Clients strive to keep key information technology (IT) competencies in-house, even if internal resources are battling to keep the ship afloat. The incentive to call upon external expertise to overcome weaknesses is critical, but it's curious how many turn a blind eye. Being categorized as "upper right-hand quadrant" is not always indicative of capability to affect change and innovation.
Strategic competencies are hard to attain and maintain, especially in the IT space. An advantage is always vulnerable, and identifying, not to mention replicating exact competencies is difficult. With increasing cost pressures, long-term strategies are often moderated in the face of tactical budgets.
So, if internal IT resources and expertise are not up to par, doesn't keeping them in-house create a disadvantage?
With IT operations as strategic elements, and if internal resources and innovation are unable to keep up with market trends, the incentives to outsource become undeniable. Add to that the strategic value of cutting-edge IT resources and expertise of service providers and the justification to part with IT activities via outsourcing becomes even greater.
At the end of the day, firms need to find a healthy equilibrium by basing IT sourcing strategies on three key dimensions:
Cost - The ability to achieve substantial and sustainable improvements in total costs of operations.
Capability - Deployment of new and innovative services that materially enable attainment of strategic business objectives.
Capacity - Access to scalable and resilient sources of talent and infrastructure to enable attainment of business goals.

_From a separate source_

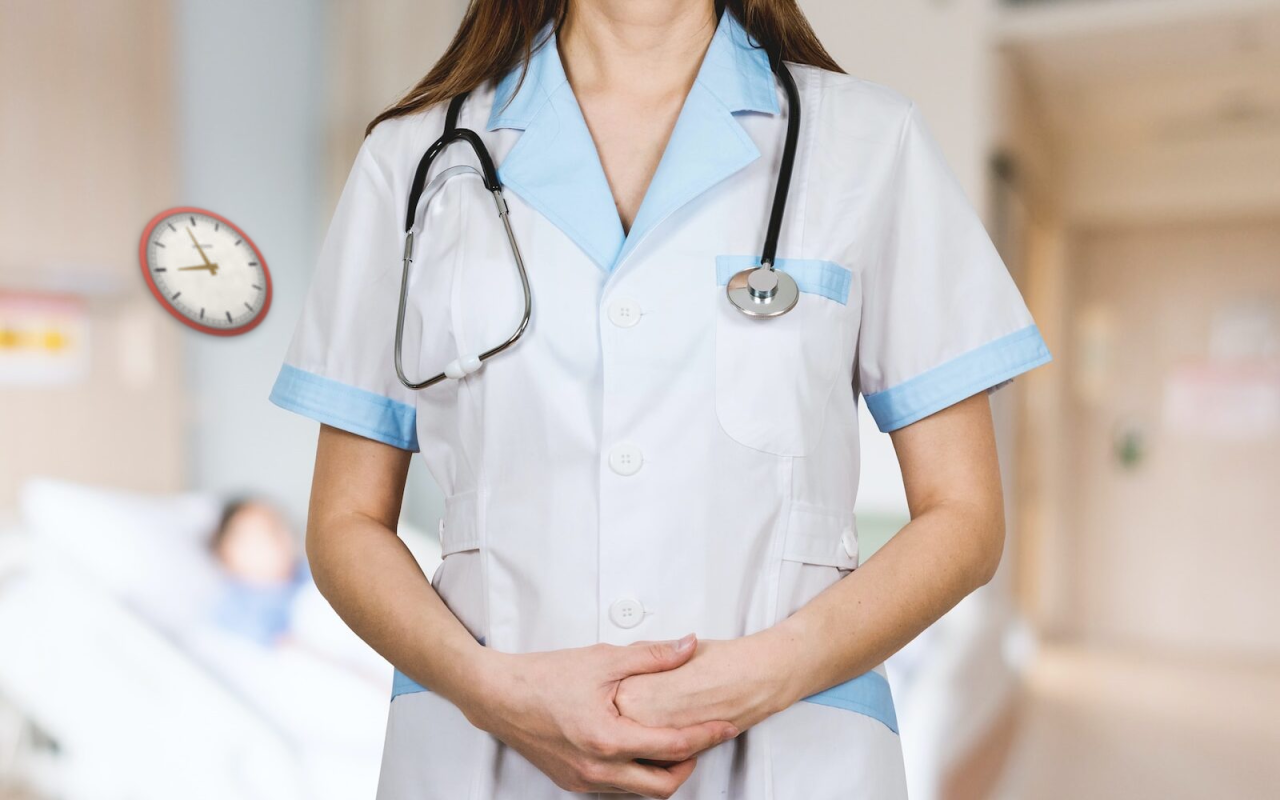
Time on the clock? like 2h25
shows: 8h58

With strength on these fronts, there are compelling reasons to outsource, but many fall somewhere in-between. And this framework allows their managers to be more attentive to the long-term consequences of their sourcing decisions.
So how do they keep a close eye on IT strategies when outsourcing key operations?
Resist the temptation to burden a service provider with current in-house processes. Redesign and innovate instead of imitate and codify. Treating the service provider as a partner will yield the right strategic scope and associated long-term benefits.